Pertemuannya (dan akhirnya pernikahan setelah lebih dari 20 tahun) dengan Ardjuna, merupakan titik tonggak penting dalam perkembangan Dolo selanjutnya. Ardjuna secara paradoksal selalu “tampil sebagai baying-bayang”, mempunyai pergaulan yang khas dan terarah pada kesadaran sejarah dan rasa keadilan. Melalui Ardjuna, Dolo diperkenalkan pada lingkungan pergaulan yang lain daripada yang lain pada saat itu (pertengahan 1980-an).

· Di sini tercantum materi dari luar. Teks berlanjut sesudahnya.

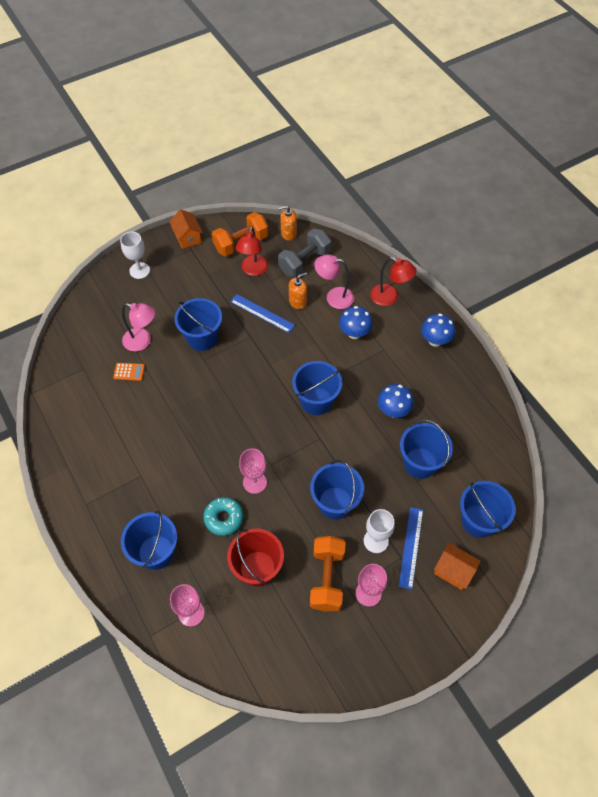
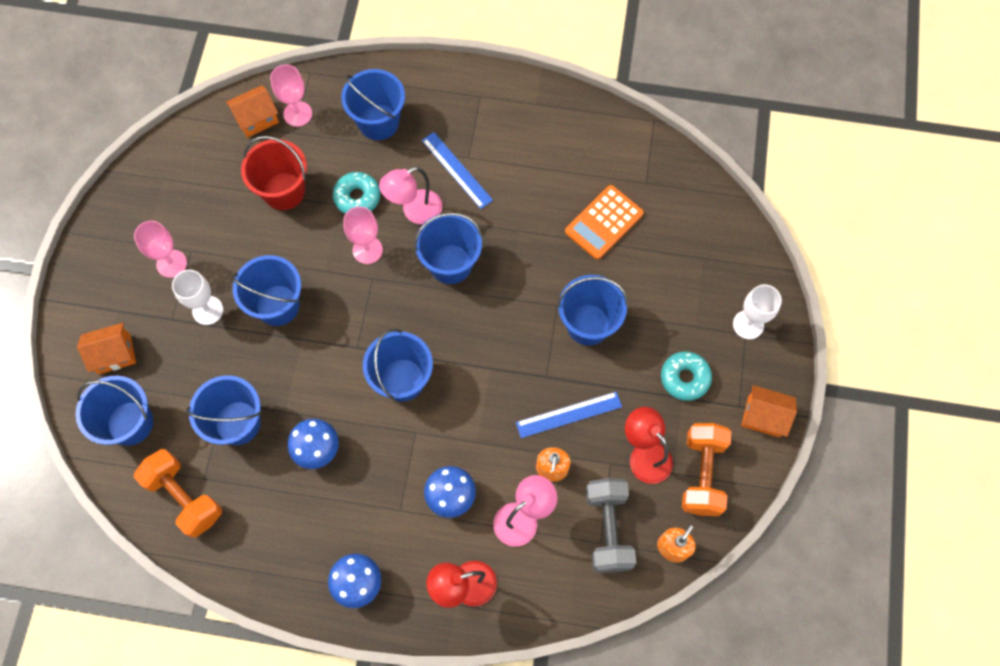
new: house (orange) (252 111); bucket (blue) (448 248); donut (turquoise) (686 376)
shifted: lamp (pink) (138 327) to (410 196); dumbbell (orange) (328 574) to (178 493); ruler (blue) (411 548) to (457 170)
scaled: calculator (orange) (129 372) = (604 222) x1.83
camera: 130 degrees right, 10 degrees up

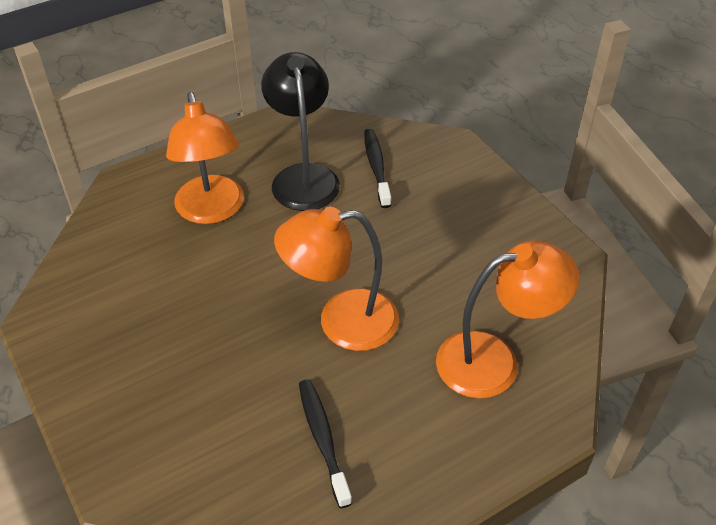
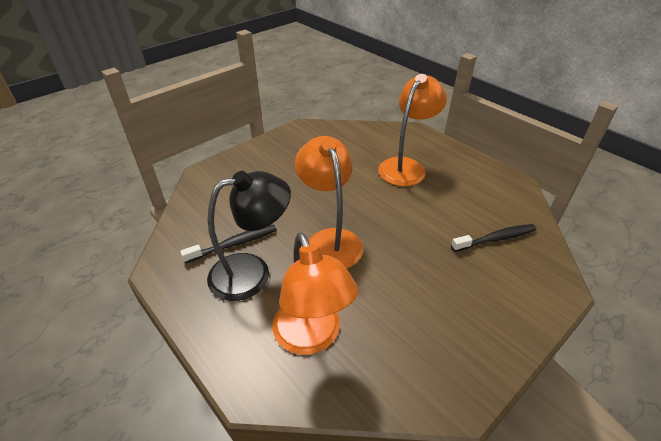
shifted: lamp (black) (300 131) to (249 236)
rotated: lamp (orange) (205 158) = (412 130) 150 degrees clockwise
camera: 80 degrees right, 5 degrees down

Pada masa itu (mungkin juga sekarang) dibutuhkan keberanian dan keterbukaan yang lebih dari biasa untuk sekedar bergaul dengan kaum yang dinistakan pandangan politik kebudayaannya. Persahabatan yang panjanglah yang membuat Pramoedya Ananta Toer mengijinkan mereka masuk ke kamar tidurnya untuk meng-acupressure kakinya kalau dia sakit. Begitu pula ketika pagi-pagi Semsar Siahaan sudah mengkumandangkan “seniku seni pembebasan”, mereka berdualah yang menjadi salah sahabat-sahabat terdekat Semsar.4

Seakan seturut perkembangan sejarah, keterlibatan Dolo juga semakin nyata. Diskusi “Refleksi Kebudayaan”5 adalah salah satu titik awal bagi Dolo untuk menyatakan secara publik pendirian politik kebudayaannya. Acara itu kemudian diikuti oleh berbagai pertemuan informal di rumahnya yang menjadi salah satu posko Tim Relawan untuk Kemanusiaan pada Mei 1998, sampai dukungannya pada perjuangan kemerdekaan Timor-Timur. Sejak awal 1999 sampai sekarang di rumahnya secara rutin setiap bulan diadakan apa yang disebut Diskusi Bulan Purnama. Sebuah pertemuan yang mendiskusikan berbagai tema, mulai dari sosialisme sampai konstruktivisme Tatlin, mulai dari film documenter sampai perjuangan anti kekerasan.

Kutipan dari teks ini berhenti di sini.